◆ **WORK REQUIRED**:
In the ExpressionSet text, copy the section that begins with the words "Consequently there are" and ends with "voluminous assay data.", replacing "Bioinformaticians" with "Data analysts".

◆ **SOURCE TEXT**:

++++++++++

5.2  Add a variable condition with values knockdown and
wildtype to the colData component of hnse.
5.3  Samples with identifier suffixes 306 and 307 are technical
replicates of a single control sample; likewise for 308 and 309.
Consequently there are six different biological samples in use.
Add a variable to colData distinguishing these six samples.
Some intricacies of the ExpressionSet design (advanced)
Bioinformaticians work in an environment that is constantly changing. Computer capacity and throughput has increased dramatically since Bioconductor began (around 2000CE). The R language has also changed considerably. In the early days, it was important to be very economical about memory consumption, and R’s semantics at that time led to some inefficiencies through copying of objects in memory as they are passed to functions. Copying does not occur for R objects of class ‘environment’, and this led to the adoption of environments for storage of voluminous assay data.
class(slot(es1, "assayData"))
## [1] "environment"
ae = slot(es1, "assayData")
ae
## <environment: 0x7f813b4dc698>
This is a very special type of object for R. It can be thought of as a container for a reference to the matrix of expression values.
ls(ae)
## [1] "exprs"
dim(ae$exprs)
## [1] 8793   24
dim(exprs(es1))
## [1] 8793   24
object.size(ae)
## 56 bytes
object.size(ae$exprs)
## 2253824 bytes
Exercise (optional)
4.1. Explain the following findings.
e1 = new.env()
l1 = list()
e1$x = 5
l1$x = 5
all.equal(e1$x, l1$x)
## [1] TRUE
f = function(z) {z$x = 4; z$x}
all.equal(f(e1), f(l1))
## [1] TRUE
all.equal(e1$x, l1$x)  # different from before
## [1] "Mean relative difference: 0.25"

++++++++++

◆ **DATASET CONTENT**:
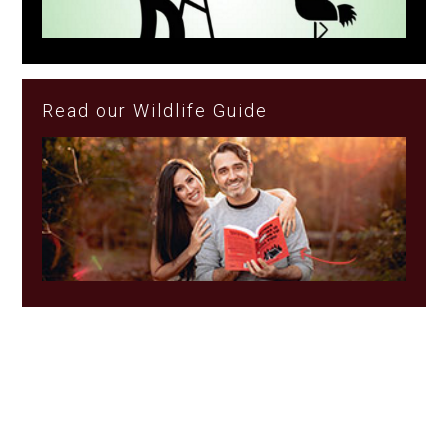
Read our Wildlife Guide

++++++++++

◆ **ANSWER TO THIS PROBLEM**:
Consequently there are six different biological samples in use.
Add a variable to colData distinguishing these six samples.
Some intricacies of the ExpressionSet design (advanced)
Data analysts work in an environment that is constantly changing. Computer capacity and throughput has increased dramatically since Bioconductor began (around 2000CE). The R language has also changed considerably. In the early days, it was important to be very economical about memory consumption, and R’s semantics at that time led to some inefficiencies through copying of objects in memory as they are passed to functions. Copying does not occur for R objects of class ‘environment’, and this led to the adoption of environments for storage of voluminous assay data.